FBMKLCI Weekly Technical Outlook 31 Oct 2011

The Week Ahead
The daily slow stochastics indicator for the KLCI reissued a buy signal at the overbought zone
early last week (Chart 1), confirming the buy signal from the oversold region on the weekly
indicator. The 14-day Relative Strength Index (RSI) indicator climbed higher to above the 60-
point mark, while the 14-week RSI listed a positive reading just above 50.

 Meantime, the daily Moving Average Convergence Divergence (MACD) trend indicator’s signal
line extended higher above the zero line to reinforce a bullish trend signal, while the weekly
MACD signal line continued hooking up to suggest strengthening upward momentum (Chart
2). The 14-day Directional Movement Index (DMI) trend indicator will see the -DI line
crossing back below the +DI line to trigger a buy signal on further strength, but the ADX line
continued inching lower, confirming a trendless market.

 In Conclusion 
Given the further improvement on momentum and trend indicators for the KLCI, the local
stock market should show upside resilience this week, even as short-term momentum
becomes more overbought. As such, profit-taking dips are likely to be shallow as increasingly
investors should be more confident to return and bargain stocks, especially those in the
construction, property and oil & gas sectors which have suffered heavy losses in recent
weeks.

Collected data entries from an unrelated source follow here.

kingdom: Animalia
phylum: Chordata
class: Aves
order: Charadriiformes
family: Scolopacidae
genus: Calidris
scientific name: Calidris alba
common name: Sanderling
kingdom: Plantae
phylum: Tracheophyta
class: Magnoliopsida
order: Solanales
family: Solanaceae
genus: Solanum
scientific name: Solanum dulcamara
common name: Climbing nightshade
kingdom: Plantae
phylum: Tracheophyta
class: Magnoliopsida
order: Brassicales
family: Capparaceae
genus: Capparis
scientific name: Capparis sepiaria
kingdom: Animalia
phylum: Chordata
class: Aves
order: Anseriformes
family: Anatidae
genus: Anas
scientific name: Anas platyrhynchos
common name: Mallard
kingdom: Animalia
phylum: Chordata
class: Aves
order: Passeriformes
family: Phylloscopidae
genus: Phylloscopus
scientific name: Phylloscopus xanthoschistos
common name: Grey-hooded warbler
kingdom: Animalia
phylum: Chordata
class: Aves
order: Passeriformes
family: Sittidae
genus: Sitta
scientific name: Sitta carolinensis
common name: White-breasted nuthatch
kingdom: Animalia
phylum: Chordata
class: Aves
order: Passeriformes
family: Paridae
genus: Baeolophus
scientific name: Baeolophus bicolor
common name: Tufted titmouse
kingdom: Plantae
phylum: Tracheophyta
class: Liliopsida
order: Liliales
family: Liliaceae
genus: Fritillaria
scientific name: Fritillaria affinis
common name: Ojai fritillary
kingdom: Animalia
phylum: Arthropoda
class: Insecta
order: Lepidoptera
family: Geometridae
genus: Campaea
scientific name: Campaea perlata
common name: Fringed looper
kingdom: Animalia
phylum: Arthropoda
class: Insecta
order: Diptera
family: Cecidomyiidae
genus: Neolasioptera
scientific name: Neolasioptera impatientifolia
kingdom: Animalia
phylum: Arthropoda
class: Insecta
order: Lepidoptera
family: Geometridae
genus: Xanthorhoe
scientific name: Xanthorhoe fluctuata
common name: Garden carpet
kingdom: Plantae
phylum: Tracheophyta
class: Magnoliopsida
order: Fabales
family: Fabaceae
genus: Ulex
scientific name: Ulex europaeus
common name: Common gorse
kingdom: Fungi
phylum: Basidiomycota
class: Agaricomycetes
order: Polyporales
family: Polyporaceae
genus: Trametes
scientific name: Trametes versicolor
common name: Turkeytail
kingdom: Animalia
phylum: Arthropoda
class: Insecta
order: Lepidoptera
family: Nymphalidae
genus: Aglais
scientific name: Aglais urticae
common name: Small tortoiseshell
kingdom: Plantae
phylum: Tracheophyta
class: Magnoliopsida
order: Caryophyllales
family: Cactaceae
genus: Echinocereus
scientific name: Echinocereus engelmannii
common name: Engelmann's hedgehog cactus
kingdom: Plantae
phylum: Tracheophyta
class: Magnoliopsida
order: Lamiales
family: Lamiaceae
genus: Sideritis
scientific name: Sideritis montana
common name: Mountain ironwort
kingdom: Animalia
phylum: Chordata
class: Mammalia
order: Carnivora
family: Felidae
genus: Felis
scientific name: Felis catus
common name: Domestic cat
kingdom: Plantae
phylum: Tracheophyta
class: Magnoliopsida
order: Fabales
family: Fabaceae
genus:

Moreover, improvement on the euro-zone debt situation following the decisive action
taken by EU leaders to boost its rescue fund to 1 trillion euros as bondholders agreed to a
relatively mild 50% haircut on Greek debt, as well as much stronger-than-expected US and
Chinese economic data, should combine to boost sentiment further.

 On the index, immediate resistance comes from 1,488, the 61.8% Fibonacci Retracement (FR)
of the sell-off from the 1,597 record high of 11 July to the recent pivot low of 1,310 on 26 Sept
(Chart 3), matching last Friday’s high. A breakout going forward would see stronger
resistance from the 100-day and 200-day moving averages at 1,495 and 1,512 respectively,
being challenged, while the 76.4%FR at 1,529 would act as a more formidable upside barrier.
Immediate support on profit-taking dips will be at 1,454, the 50%FR, with better retracement
support at 1,420, the 38.2%FR, followed by 1,400 and then 1,378, the 23.6%FR.